Programming Assignment 6

In this project you will re-create the your Dictionary ADT from pa5, now based on a Red-Black tree. You will also write a new top level client called Order.c that will print keys from the dictionary in the orders given by the tree traversals: pre-order, in-order and post-order. This new client is essentially Lex.c again, but now printing only the keys, no values.

Red black trees are covered in Chapter 13 of the text, and were discussed in lecture. All relevant algorithms for RBTs (and BSTs) are posted on the webpage under Examples/Pseudo-code. Aside from having a RBT as its underlying data structure, your Dictionary ADT will have only slight changes to its interface.

The new prototype for function printDictionary() is 

void printDictionary(FILE* out, Dictionary D, const char* ord); 

If the parameter ord is one of the strings "pre", "in" or "post", then printDictionary() will print out the keys (but not the values) in the corresponding tree traversal order.  If ord is some other string, the function will print nothing. Note that this function implicitly refers to the underlying RBT data structure, and therefore should not be considered an ADT operation. Instead, think of it as a diagnostic function. Since your client module Order.c will call printDictionary() on each order, it is really just a test module for the RBT implementation of the Dictionary. Its purpose in the project is to verify that you really have built a RBT, and are not just re-using the BST from pa5.

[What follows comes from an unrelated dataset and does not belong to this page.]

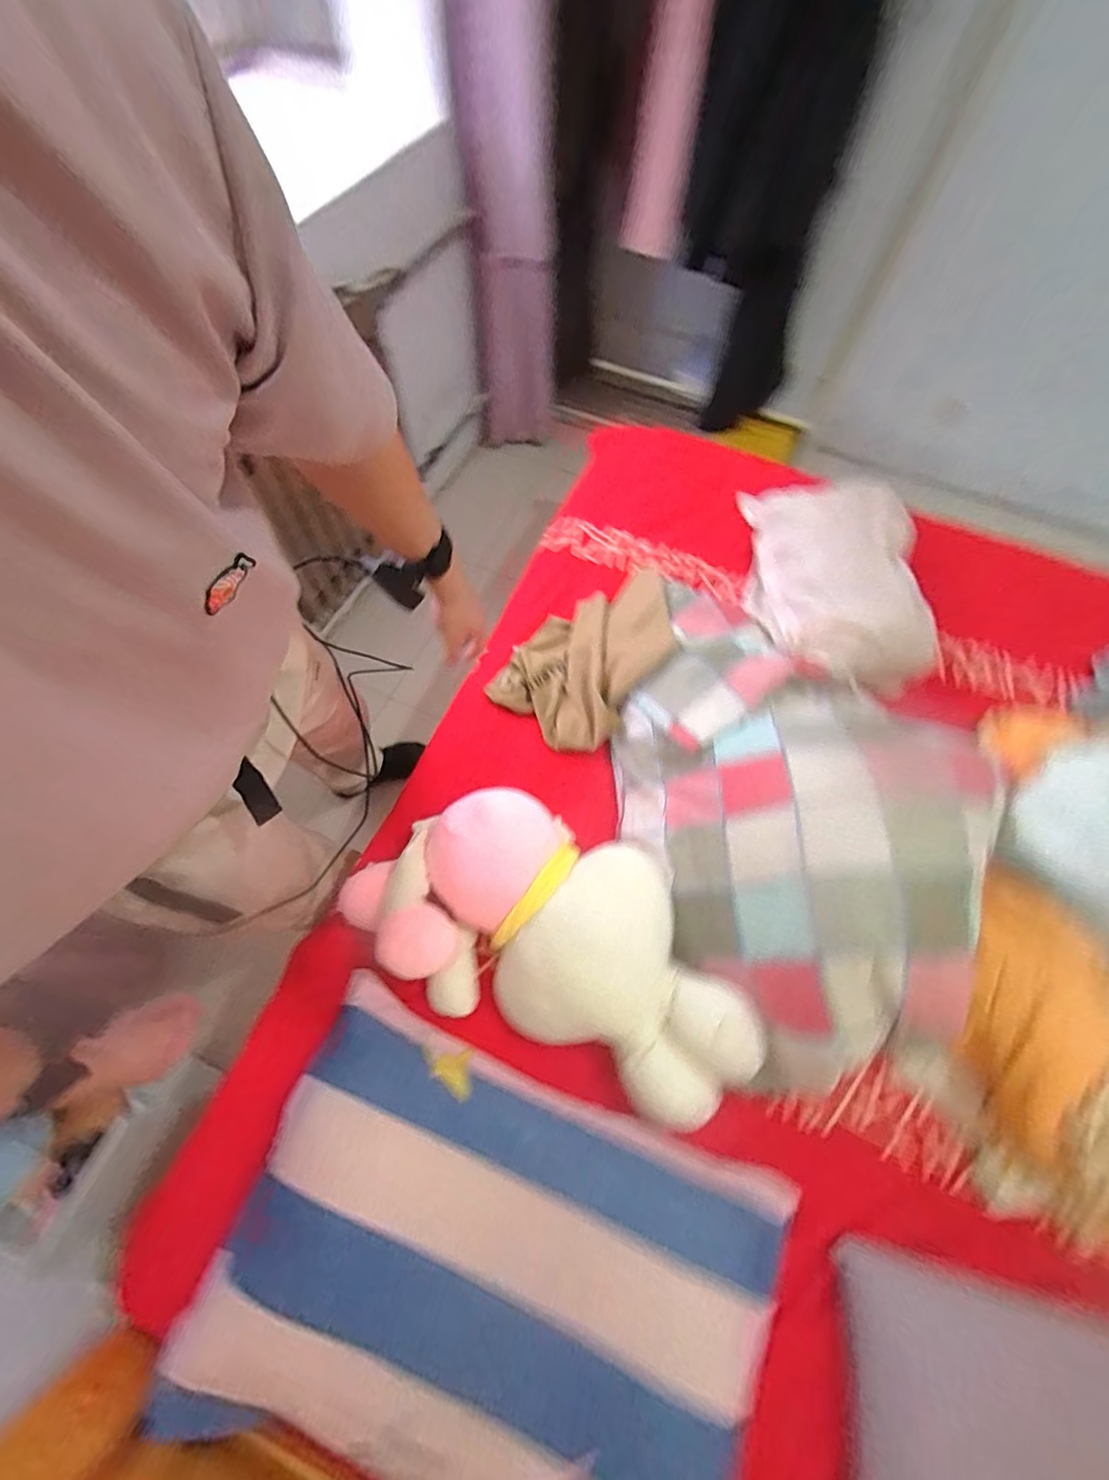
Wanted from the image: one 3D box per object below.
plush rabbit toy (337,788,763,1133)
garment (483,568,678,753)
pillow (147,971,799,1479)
[{"bbox_3d":[-0.003,0.294,0.816,0.634,0.151,0.323,23,66,9],"label":"plush rabbit toy"},{"bbox_3d":[0.103,-0.211,1.089,0.274,0.105,0.473,36,69,14],"label":"garment"},{"bbox_3d":[-0.076,0.673,0.651,0.665,0.143,0.429,22,66,9],"label":"pillow"}]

You will notice one other slight change to the header file Dictionary.h, which is posted on the webpage in Examples/pa6. The VAL_TYPE macro has been changed from int to int*, and other macros related to values are changed accordingly. This is to facilitate another client called WordFrequency.c, also posted on the webpage. This program parses a text file, and for each word in the file, calculate the number of times it occurs, i.e. its frequency. There are two large text tiles included in Examples/pa6 for testing purposes. The first is Big.txt, and contains several large books, one of which is War and Peace by Leo Tolstoy. The second is Shakespeare.txt, containing the complete works of William Shakespeare. The reason for the int* value type is so that this client can increment the number of occurrences of each word. This explains why printDictionary() no longer prints values. Since your Order.c client will not use these values, you may simply load NULL as the value associated with each key in that program.

A number of input-output file pairs for Order.c are posted at Examples/pa6. To receive full credit, your output file format must match these examples exactly. There is also a random input file generator called RandomInput6.py. Note that this program produces files with (possibly) repeated lines, so the Dictionary you create in Order.c must allow non-unique keys.

What to turn in

Submit the following 6 files to your pa6 directory on GitLab @ UCSC.
README Written by you, a catalog of submitted files and any notes to the grader
Makefile
Dictionary.h
Dictionary.c
DictionaryTest.c
Order.c
Provided, alter as you see fit
Provided,
do not alter
Written by you, based on an RBT
Written by you, your test client of the Dictionary ADT
Written by you, a modification of Lex.c, printing 3 orders, keys only
Makefile should be capable of making the executables WordFrequency and Order, and should contain a clean utility that removes all binary files. To get full credit, your project must implement all required files and functions, compile without errors or warnings, produce correct output on our ADT and client tests, and produce no memory leaks under valgrind.

As usual, do not turn in any executable files, binaries, or anything not listed above. Start early, ask plenty of questions, and submit your project by the due date.